■ Goal of the exercise ■
Set down all of the data that follows word for word, without the images.

───── Records for processing

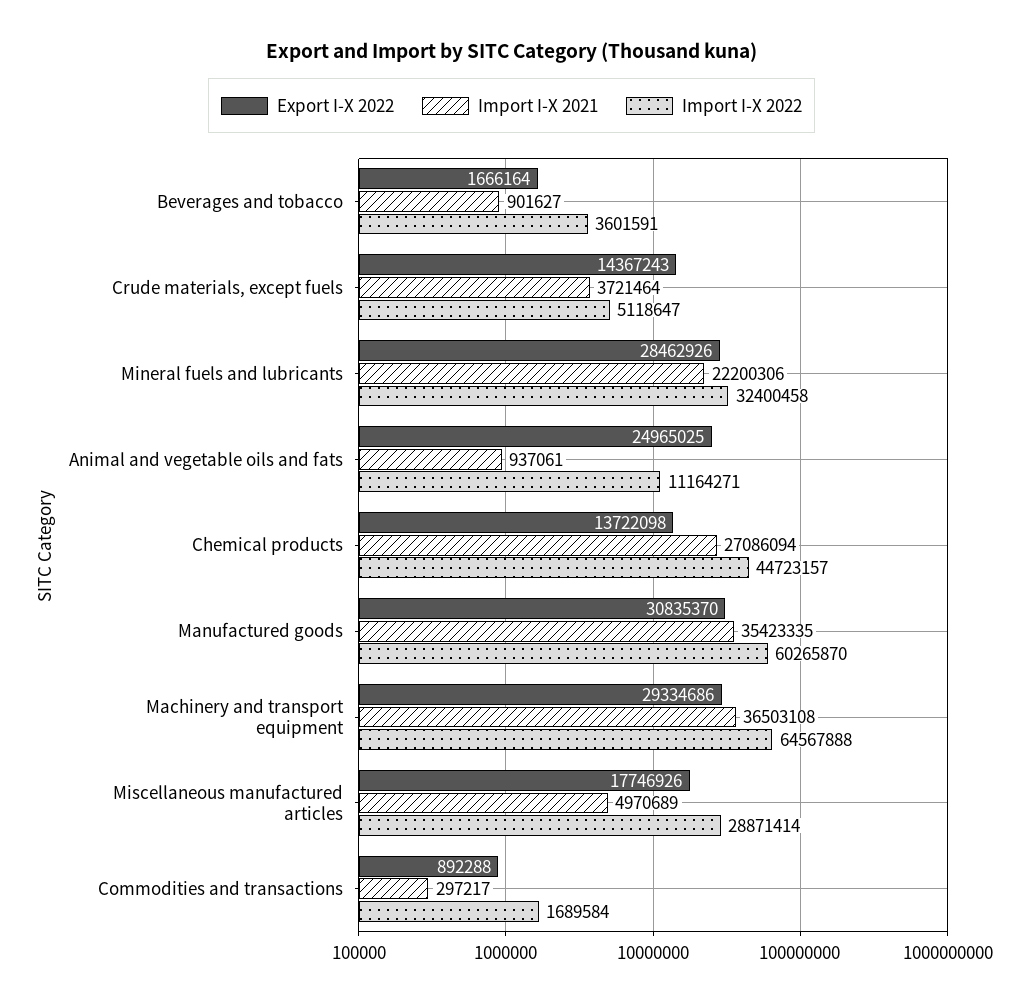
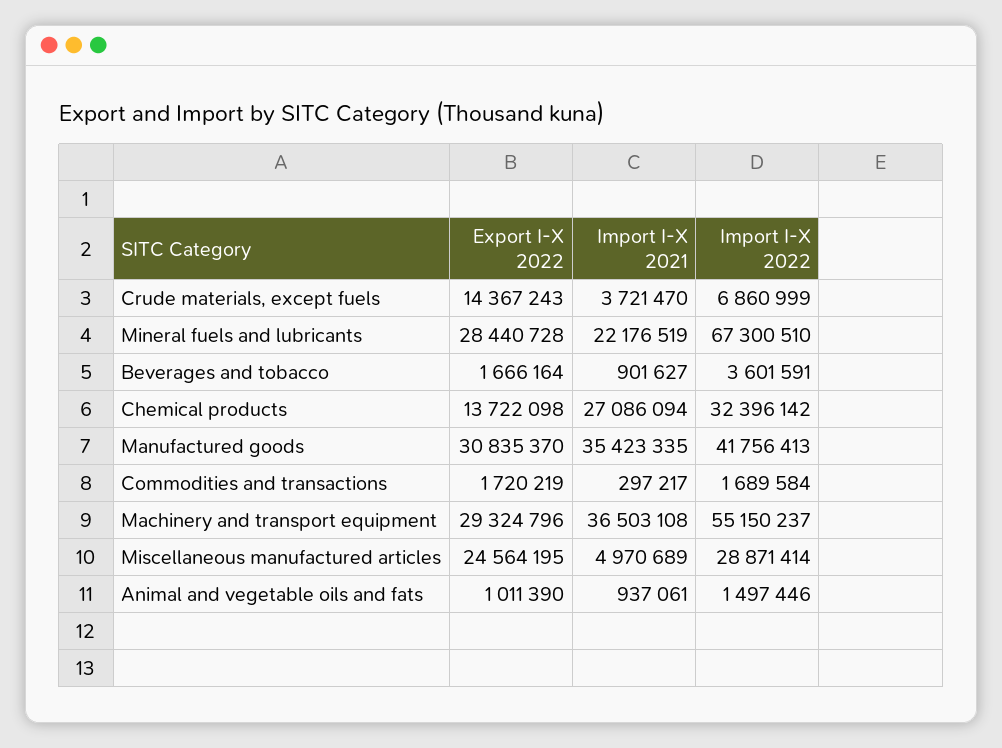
  {
    "Export I-X 2022": {
      "Beverages and tobacco": 1666164,
      "Crude materials, except fuels": 14367243,
-     "Mineral fuels and lubricants": 28462926,
+     "Mineral fuels and lubricants": 28440728,
-     "Animal and vegetable oils and fats": 24965025,
+     "Animal and vegetable oils and fats": 1011390,
      "Chemical products": 13722098,
      "Manufactured goods": 30835370,
-     "Machinery and transport equipment": 29334686,
+     "Machinery and transport equipment": 29324796,
-     "Miscellaneous manufactured articles": 17746926,
+     "Miscellaneous manufactured articles": 24564195,
-     "Commodities and transactions": 892288
+     "Commodities and transactions": 1720219
    },
    "Import I-X 2021": {
      "Beverages and tobacco": 901627,
-     "Crude materials, except fuels": 3721464,
+     "Crude materials, except fuels": 3721470,
-     "Mineral fuels and lubricants": 22200306,
+     "Mineral fuels and lubricants": 22176519,
      "Animal and vegetable oils and fats": 937061,
      "Chemical products": 27086094,
      "Manufactured goods": 35423335,
      "Machinery and transport equipment": 36503108,
      "Miscellaneous manufactured articles": 4970689,
      "Commodities and transactions": 297217
    },
    "Import I-X 2022": {
      "Beverages and tobacco": 3601591,
-     "Crude materials, except fuels": 5118647,
+     "Crude materials, except fuels": 6860999,
-     "Mineral fuels and lubricants": 32400458,
+     "Mineral fuels and lubricants": 67300510,
-     "Animal and vegetable oils and fats": 11164271,
+     "Animal and vegetable oils and fats": 1497446,
-     "Chemical products": 44723157,
+     "Chemical products": 32396142,
-     "Manufactured goods": 60265870,
+     "Manufactured goods": 41756413,
-     "Machinery and transport equipment": 64567888,
+     "Machinery and transport equipment": 55150237,
      "Miscellaneous manufactured articles": 28871414,
      "Commodities and transactions": 1689584
    }
  }

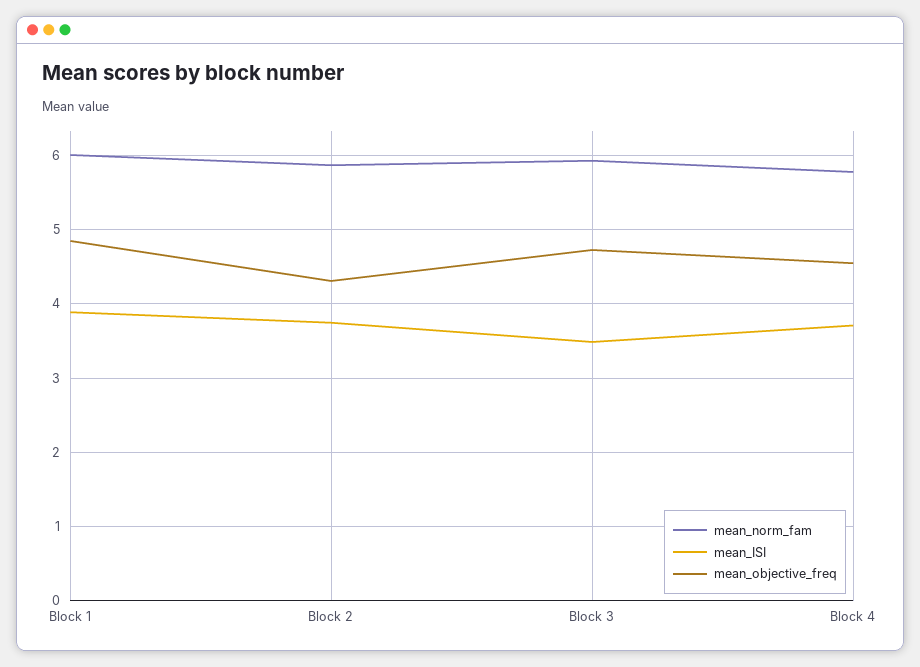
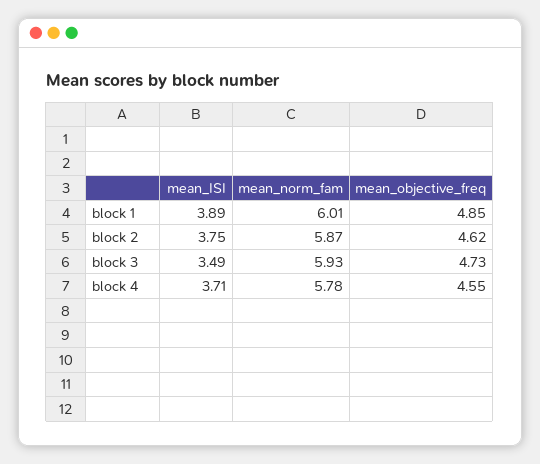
  {
    "mean_norm_fam": {
      "Block 1": 6.01,
      "Block 2": 5.87,
      "Block 3": 5.93,
      "Block 4": 5.78
    },
    "mean_ISI": {
      "Block 1": 3.89,
      "Block 2": 3.75,
      "Block 3": 3.49,
      "Block 4": 3.71
    },
    "mean_objective_freq": {
      "Block 1": 4.85,
-     "Block 2": 4.3,
+     "Block 2": 4.62,
      "Block 3": 4.73,
      "Block 4": 4.55
    }
  }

──────────

■ Reply to the task ■
  {
    "Export I-X 2022": {
      "Beverages and tobacco": 1666164,
      "Crude materials, except fuels": 14367243,
-     "Mineral fuels and lubricants": 28462926,
+     "Mineral fuels and lubricants": 28440728,
-     "Animal and vegetable oils and fats": 24965025,
+     "Animal and vegetable oils and fats": 1011390,
      "Chemical products": 13722098,
      "Manufactured goods": 30835370,
-     "Machinery and transport equipment": 29334686,
+     "Machinery and transport equipment": 29324796,
-     "Miscellaneous manufactured articles": 17746926,
+     "Miscellaneous manufactured articles": 24564195,
-     "Commodities and transactions": 892288
+     "Commodities and transactions": 1720219
    },
    "Import I-X 2021": {
      "Beverages and tobacco": 901627,
-     "Crude materials, except fuels": 3721464,
+     "Crude materials, except fuels": 3721470,
-     "Mineral fuels and lubricants": 22200306,
+     "Mineral fuels and lubricants": 22176519,
      "Animal and vegetable oils and fats": 937061,
      "Chemical products": 27086094,
      "Manufactured goods": 35423335,
      "Machinery and transport equipment": 36503108,
      "Miscellaneous manufactured articles": 4970689,
      "Commodities and transactions": 297217
    },
    "Import I-X 2022": {
      "Beverages and tobacco": 3601591,
-     "Crude materials, except fuels": 5118647,
+     "Crude materials, except fuels": 6860999,
-     "Mineral fuels and lubricants": 32400458,
+     "Mineral fuels and lubricants": 67300510,
-     "Animal and vegetable oils and fats": 11164271,
+     "Animal and vegetable oils and fats": 1497446,
-     "Chemical products": 44723157,
+     "Chemical products": 32396142,
-     "Manufactured goods": 60265870,
+     "Manufactured goods": 41756413,
-     "Machinery and transport equipment": 64567888,
+     "Machinery and transport equipment": 55150237,
      "Miscellaneous manufactured articles": 28871414,
      "Commodities and transactions": 1689584
    }
  }

  {
    "mean_norm_fam": {
      "Block 1": 6.01,
      "Block 2": 5.87,
      "Block 3": 5.93,
      "Block 4": 5.78
    },
    "mean_ISI": {
      "Block 1": 3.89,
      "Block 2": 3.75,
      "Block 3": 3.49,
      "Block 4": 3.71
    },
    "mean_objective_freq": {
      "Block 1": 4.85,
-     "Block 2": 4.3,
+     "Block 2": 4.62,
      "Block 3": 4.73,
      "Block 4": 4.55
    }
  }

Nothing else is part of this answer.